(Excerpted passage)
»»
Graham Webster eloquently provides context on this fact through his analysis of winner-takes-all U.S.-China rhetoric. “Unlike the US and USSR, in which science and technology developed on largely independent tracks, the US and China are part of a globally intertwined ecosystem,” he explains. As a result, “companies and innovators in both countries would suffer if international research, development, and manufacturing were to shut down,” and “even if the US and China cut off trade with each other, both countries would still have to worry about security risks from components, since risks along the supply chain exist everywhere.”2 There is far more interconnection and interdependence than may otherwise be apparent in an “arms race” framing.
American firms rely heavily on Chinese manufacturing technologies (e.g., in Shenzhen),3 and that reliance is likely to grow as artificial intelligence applications made in the United States are increasingly deployed in drones, robots, and the like which may depend upon Chinese-made hardware. Trade and supply-chain links aid both countries in further developing artificial intelligence.4 China is a major market for U.S. AI hardware, and researchers from around the world—including between China and the United States—might work on similar AI problems, share data used to develop AI systems, or coauthor research papers.5 All of these factors further bolster the interconnections between the two countries’ AI sectors.
As is perhaps expected, money, too, has an impact. In 2013, Chinese investment in Silicon Valley was at $1.17 billion. By 2015, it was $11.52 billion.6 From 2012 to 2016, American firms had invested $2.6 billion in the other direction.7 While Chinese venture capitalists have invested heavily in U.S. tech companies like Uber and Airbnb,8 Tencent and Alibaba—both tech giants in China—are themselves multinational public corporations with significant ownership by international stakeholders.9 Worth noting is that both companies have extensive ties to the Communist Party of China (CCP) and the Chinese government, and are currently subject to Chinese laws mandating information-sharing with the government (e.g., via the 2017 Cybersecurity Law).10 But even this considered, there is notable economic interconnection and interdependence between AI development in the two states.
Interconnections and interdependencies between AI development in the United States and AI development in China don’t end there. China’s Tsinghua University opened an Institute for Artificial Intelligence in June 2018, for which Google’s AI Chief Jeff Dean is an advisor.11 Alibaba, another Chinese tech giant, has multiple research labs located in the United States as part of its global AI research efforts.12 China’s largest retailer has a research partnership with Stanford University’s Artificial Intelligence Lab to fund such research areas as computer vision, robotics, machine learning, forecasting, and natural language processing.13 Kai-Fu Lee, former head of Google’s operations in China, runs an AI training institution in the country that leverages the expertise of Chinese government personnel and some of North America’s “leading” computer scientists.14 And Baidu, the Chinese search company, belongs to the U.S.-based Partnership for AI, which aims to develop best practices for AI technology.15 It is worth noting potential risks associated with these kinds of relationships, including the Chinese government’s intentions to bring Western technology talent from the United States into its own country16 and previous instances of intellectual property theft. But that still doesn’t change the existence of collaborative relationships and the value garnered from at least some of them. The United States and China have many interconnections and interdependencies between their AI sectors—and so the key is in managing the risks that result therefrom, not denying the interconnectivity and interdependence in the first place.
««
(Recorded information)
»»
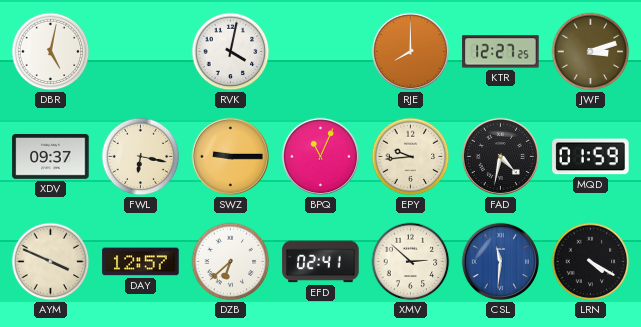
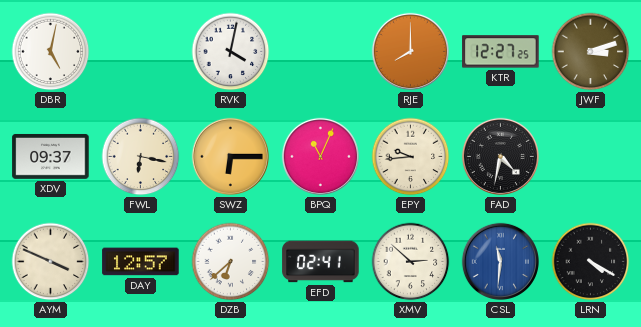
SWZ: 9:15 -> 6:15
MQD: 01:59 -> none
««
In two sentences, summarize the passage on U.S.-China AI interdependence.

(Exercise output)
The AI sectors of the United States and China are deeply intertwined through manufacturing reliance, trade and supply-chain links, cross-border investment, and research ties such as advisory roles, U.S.-based labs of Chinese firms, university partnerships, and membership in the Partnership for AI. Although these relationships carry risks, including the Chinese government's efforts to draw Western tech talent and past intellectual property theft, the key is managing those risks rather than denying the interconnection and interdependence.